**Exercise goal**
Output the data that follows, keeping every line identical.

:: Dataset content

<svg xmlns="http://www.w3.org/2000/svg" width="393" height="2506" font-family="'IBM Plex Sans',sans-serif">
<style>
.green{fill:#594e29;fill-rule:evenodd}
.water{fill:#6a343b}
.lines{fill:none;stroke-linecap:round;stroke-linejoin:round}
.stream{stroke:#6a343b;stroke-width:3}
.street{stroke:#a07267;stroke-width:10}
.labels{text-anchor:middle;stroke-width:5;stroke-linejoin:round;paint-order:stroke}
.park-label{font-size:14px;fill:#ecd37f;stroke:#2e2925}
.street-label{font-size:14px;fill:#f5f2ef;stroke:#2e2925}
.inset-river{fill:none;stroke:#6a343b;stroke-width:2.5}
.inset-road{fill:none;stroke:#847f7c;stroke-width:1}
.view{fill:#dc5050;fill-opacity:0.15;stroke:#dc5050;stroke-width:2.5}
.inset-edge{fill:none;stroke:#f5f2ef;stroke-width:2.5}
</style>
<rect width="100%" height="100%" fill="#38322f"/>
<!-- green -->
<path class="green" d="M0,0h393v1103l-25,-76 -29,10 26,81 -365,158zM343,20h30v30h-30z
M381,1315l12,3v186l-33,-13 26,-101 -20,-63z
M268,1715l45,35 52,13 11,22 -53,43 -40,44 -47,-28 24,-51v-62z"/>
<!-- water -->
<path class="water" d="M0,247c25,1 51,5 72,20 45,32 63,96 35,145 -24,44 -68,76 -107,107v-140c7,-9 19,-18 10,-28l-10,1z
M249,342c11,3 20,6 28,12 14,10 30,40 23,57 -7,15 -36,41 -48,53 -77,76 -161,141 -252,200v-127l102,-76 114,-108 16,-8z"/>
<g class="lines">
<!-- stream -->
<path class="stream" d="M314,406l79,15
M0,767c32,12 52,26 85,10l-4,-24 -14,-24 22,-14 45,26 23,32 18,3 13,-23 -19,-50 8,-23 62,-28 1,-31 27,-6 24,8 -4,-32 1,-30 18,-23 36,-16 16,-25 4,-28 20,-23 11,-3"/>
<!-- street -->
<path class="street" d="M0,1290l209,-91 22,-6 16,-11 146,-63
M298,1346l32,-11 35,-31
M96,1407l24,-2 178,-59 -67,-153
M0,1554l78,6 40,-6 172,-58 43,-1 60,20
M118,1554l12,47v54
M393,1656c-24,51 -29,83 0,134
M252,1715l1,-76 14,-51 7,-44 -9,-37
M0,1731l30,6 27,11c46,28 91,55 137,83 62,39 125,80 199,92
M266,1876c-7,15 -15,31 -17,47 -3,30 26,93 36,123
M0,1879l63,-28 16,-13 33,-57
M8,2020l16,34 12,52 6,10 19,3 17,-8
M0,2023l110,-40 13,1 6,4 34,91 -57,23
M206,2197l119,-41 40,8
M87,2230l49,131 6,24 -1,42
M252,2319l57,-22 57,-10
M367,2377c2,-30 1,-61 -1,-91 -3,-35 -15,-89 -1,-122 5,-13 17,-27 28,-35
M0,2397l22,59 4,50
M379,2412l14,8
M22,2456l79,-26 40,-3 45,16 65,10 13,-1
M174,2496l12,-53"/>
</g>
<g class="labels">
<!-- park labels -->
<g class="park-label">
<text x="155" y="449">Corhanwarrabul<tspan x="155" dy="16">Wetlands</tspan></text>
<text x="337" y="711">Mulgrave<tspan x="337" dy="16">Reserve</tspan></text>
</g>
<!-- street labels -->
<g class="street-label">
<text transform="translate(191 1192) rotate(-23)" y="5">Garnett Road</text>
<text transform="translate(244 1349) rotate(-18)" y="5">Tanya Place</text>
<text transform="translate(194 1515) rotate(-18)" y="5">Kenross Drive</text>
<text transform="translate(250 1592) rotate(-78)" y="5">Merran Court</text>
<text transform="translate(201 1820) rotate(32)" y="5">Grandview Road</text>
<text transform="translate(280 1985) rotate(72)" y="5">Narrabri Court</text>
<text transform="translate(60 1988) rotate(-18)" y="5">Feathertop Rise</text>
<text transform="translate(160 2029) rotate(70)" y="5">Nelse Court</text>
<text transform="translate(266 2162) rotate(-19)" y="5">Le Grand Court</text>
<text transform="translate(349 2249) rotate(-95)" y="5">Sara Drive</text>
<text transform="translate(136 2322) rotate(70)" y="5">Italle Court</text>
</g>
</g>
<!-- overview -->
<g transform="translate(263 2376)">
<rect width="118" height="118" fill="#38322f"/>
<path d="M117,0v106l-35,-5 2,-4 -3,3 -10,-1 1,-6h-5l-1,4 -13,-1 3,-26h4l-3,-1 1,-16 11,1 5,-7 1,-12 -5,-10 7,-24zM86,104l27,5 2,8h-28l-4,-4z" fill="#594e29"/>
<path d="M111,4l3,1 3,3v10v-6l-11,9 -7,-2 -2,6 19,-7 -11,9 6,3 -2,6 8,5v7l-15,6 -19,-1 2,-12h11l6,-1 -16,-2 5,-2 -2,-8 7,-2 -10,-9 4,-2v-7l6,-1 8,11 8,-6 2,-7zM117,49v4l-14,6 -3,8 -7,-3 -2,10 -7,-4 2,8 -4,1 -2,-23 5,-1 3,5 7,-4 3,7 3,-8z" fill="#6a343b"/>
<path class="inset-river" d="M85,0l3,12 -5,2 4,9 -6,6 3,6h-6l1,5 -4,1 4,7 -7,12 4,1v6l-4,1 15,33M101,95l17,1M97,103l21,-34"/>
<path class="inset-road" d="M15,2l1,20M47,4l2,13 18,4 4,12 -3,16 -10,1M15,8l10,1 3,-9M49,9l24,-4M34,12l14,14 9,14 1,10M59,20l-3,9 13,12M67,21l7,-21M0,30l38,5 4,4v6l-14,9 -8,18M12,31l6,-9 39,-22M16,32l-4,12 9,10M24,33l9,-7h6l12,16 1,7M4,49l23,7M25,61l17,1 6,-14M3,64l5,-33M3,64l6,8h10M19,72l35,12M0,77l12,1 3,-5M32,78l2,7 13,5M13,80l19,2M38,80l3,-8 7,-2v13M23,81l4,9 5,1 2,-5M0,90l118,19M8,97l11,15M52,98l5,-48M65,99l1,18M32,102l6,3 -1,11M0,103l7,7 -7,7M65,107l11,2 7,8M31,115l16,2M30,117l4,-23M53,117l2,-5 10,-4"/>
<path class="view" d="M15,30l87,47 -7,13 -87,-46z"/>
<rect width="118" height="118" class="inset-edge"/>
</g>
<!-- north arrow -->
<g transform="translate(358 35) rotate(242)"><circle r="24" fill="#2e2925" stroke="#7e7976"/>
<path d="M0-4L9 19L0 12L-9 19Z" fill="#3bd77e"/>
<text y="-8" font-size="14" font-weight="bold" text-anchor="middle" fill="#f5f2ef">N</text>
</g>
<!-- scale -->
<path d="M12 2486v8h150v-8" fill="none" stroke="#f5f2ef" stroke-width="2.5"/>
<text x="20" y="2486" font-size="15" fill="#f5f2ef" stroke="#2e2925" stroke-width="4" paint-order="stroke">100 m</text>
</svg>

::::

**Task output**
<svg xmlns="http://www.w3.org/2000/svg" width="393" height="2506" font-family="'IBM Plex Sans',sans-serif">
<style>
.green{fill:#594e29;fill-rule:evenodd}
.water{fill:#6a343b}
.lines{fill:none;stroke-linecap:round;stroke-linejoin:round}
.stream{stroke:#6a343b;stroke-width:3}
.street{stroke:#a07267;stroke-width:10}
.labels{text-anchor:middle;stroke-width:5;stroke-linejoin:round;paint-order:stroke}
.park-label{font-size:14px;fill:#ecd37f;stroke:#2e2925}
.street-label{font-size:14px;fill:#f5f2ef;stroke:#2e2925}
.inset-river{fill:none;stroke:#6a343b;stroke-width:2.5}
.inset-road{fill:none;stroke:#847f7c;stroke-width:1}
.view{fill:#dc5050;fill-opacity:0.15;stroke:#dc5050;stroke-width:2.5}
.inset-edge{fill:none;stroke:#f5f2ef;stroke-width:2.5}
</style>
<rect width="100%" height="100%" fill="#38322f"/>
<!-- green -->
<path class="green" d="M0,0h393v1103l-25,-76 -29,10 26,81 -365,158zM343,20h30v30h-30z
M381,1315l12,3v186l-33,-13 26,-101 -20,-63z
M268,1715l45,35 52,13 11,22 -53,43 -40,44 -47,-28 24,-51v-62z"/>
<!-- water -->
<path class="water" d="M0,247c25,1 51,5 72,20 45,32 63,96 35,145 -24,44 -68,76 -107,107v-140c7,-9 19,-18 10,-28l-10,1z
M249,342c11,3 20,6 28,12 14,10 30,40 23,57 -7,15 -36,41 -48,53 -77,76 -161,141 -252,200v-127l102,-76 114,-108 16,-8z"/>
<g class="lines">
<!-- stream -->
<path class="stream" d="M314,406l79,15
M0,767c32,12 52,26 85,10l-4,-24 -14,-24 22,-14 45,26 23,32 18,3 13,-23 -19,-50 8,-23 62,-28 1,-31 27,-6 24,8 -4,-32 1,-30 18,-23 36,-16 16,-25 4,-28 20,-23 11,-3"/>
<!-- street -->
<path class="street" d="M0,1290l209,-91 22,-6 16,-11 146,-63
M298,1346l32,-11 35,-31
M96,1407l24,-2 178,-59 -67,-153
M0,1554l78,6 40,-6 172,-58 43,-1 60,20
M118,1554l12,47v54
M393,1656c-24,51 -29,83 0,134
M252,1715l1,-76 14,-51 7,-44 -9,-37
M0,1731l30,6 27,11c46,28 91,55 137,83 62,39 125,80 199,92
M266,1876c-7,15 -15,31 -17,47 -3,30 26,93 36,123
M0,1879l63,-28 16,-13 33,-57
M8,2020l16,34 12,52 6,10 19,3 17,-8
M0,2023l110,-40 13,1 6,4 34,91 -57,23
M206,2197l119,-41 40,8
M87,2230l49,131 6,24 -1,42
M252,2319l57,-22 57,-10
M367,2377c2,-30 1,-61 -1,-91 -3,-35 -15,-89 -1,-122 5,-13 17,-27 28,-35
M0,2397l22,59 4,50
M379,2412l14,8
M22,2456l79,-26 40,-3 45,16 65,10 13,-1
M174,2496l12,-53"/>
</g>
<g class="labels">
<!-- park labels -->
<g class="park-label">
<text x="155" y="449">Corhanwarrabul<tspan x="155" dy="16">Wetlands</tspan></text>
<text x="337" y="711">Mulgrave<tspan x="337" dy="16">Reserve</tspan></text>
</g>
<!-- street labels -->
<g class="street-label">
<text transform="translate(191 1192) rotate(-23)" y="5">Garnett Road</text>
<text transform="translate(244 1349) rotate(-18)" y="5">Tanya Place</text>
<text transform="translate(194 1515) rotate(-18)" y="5">Kenross Drive</text>
<text transform="translate(250 1592) rotate(-78)" y="5">Merran Court</text>
<text transform="translate(201 1820) rotate(32)" y="5">Grandview Road</text>
<text transform="translate(280 1985) rotate(72)" y="5">Narrabri Court</text>
<text transform="translate(60 1988) rotate(-18)" y="5">Feathertop Rise</text>
<text transform="translate(160 2029) rotate(70)" y="5">Nelse Court</text>
<text transform="translate(266 2162) rotate(-19)" y="5">Le Grand Court</text>
<text transform="translate(349 2249) rotate(-95)" y="5">Sara Drive</text>
<text transform="translate(136 2322) rotate(70)" y="5">Italle Court</text>
</g>
</g>
<!-- overview -->
<g transform="translate(263 2376)">
<rect width="118" height="118" fill="#38322f"/>
<path d="M117,0v106l-35,-5 2,-4 -3,3 -10,-1 1,-6h-5l-1,4 -13,-1 3,-26h4l-3,-1 1,-16 11,1 5,-7 1,-12 -5,-10 7,-24zM86,104l27,5 2,8h-28l-4,-4z" fill="#594e29"/>
<path d="M111,4l3,1 3,3v10v-6l-11,9 -7,-2 -2,6 19,-7 -11,9 6,3 -2,6 8,5v7l-15,6 -19,-1 2,-12h11l6,-1 -16,-2 5,-2 -2,-8 7,-2 -10,-9 4,-2v-7l6,-1 8,11 8,-6 2,-7zM117,49v4l-14,6 -3,8 -7,-3 -2,10 -7,-4 2,8 -4,1 -2,-23 5,-1 3,5 7,-4 3,7 3,-8z" fill="#6a343b"/>
<path class="inset-river" d="M85,0l3,12 -5,2 4,9 -6,6 3,6h-6l1,5 -4,1 4,7 -7,12 4,1v6l-4,1 15,33M101,95l17,1M97,103l21,-34"/>
<path class="inset-road" d="M15,2l1,20M47,4l2,13 18,4 4,12 -3,16 -10,1M15,8l10,1 3,-9M49,9l24,-4M34,12l14,14 9,14 1,10M59,20l-3,9 13,12M67,21l7,-21M0,30l38,5 4,4v6l-14,9 -8,18M12,31l6,-9 39,-22M16,32l-4,12 9,10M24,33l9,-7h6l12,16 1,7M4,49l23,7M25,61l17,1 6,-14M3,64l5,-33M3,64l6,8h10M19,72l35,12M0,77l12,1 3,-5M32,78l2,7 13,5M13,80l19,2M38,80l3,-8 7,-2v13M23,81l4,9 5,1 2,-5M0,90l118,19M8,97l11,15M52,98l5,-48M65,99l1,18M32,102l6,3 -1,11M0,103l7,7 -7,7M65,107l11,2 7,8M31,115l16,2M30,117l4,-23M53,117l2,-5 10,-4"/>
<path class="view" d="M15,30l87,47 -7,13 -87,-46z"/>
<rect width="118" height="118" class="inset-edge"/>
</g>
<!-- north arrow -->
<g transform="translate(358 35) rotate(242)"><circle r="24" fill="#2e2925" stroke="#7e7976"/>
<path d="M0-4L9 19L0 12L-9 19Z" fill="#3bd77e"/>
<text y="-8" font-size="14" font-weight="bold" text-anchor="middle" fill="#f5f2ef">N</text>
</g>
<!-- scale -->
<path d="M12 2486v8h150v-8" fill="none" stroke="#f5f2ef" stroke-width="2.5"/>
<text x="20" y="2486" font-size="15" fill="#f5f2ef" stroke="#2e2925" stroke-width="4" paint-order="stroke">100 m</text>
</svg>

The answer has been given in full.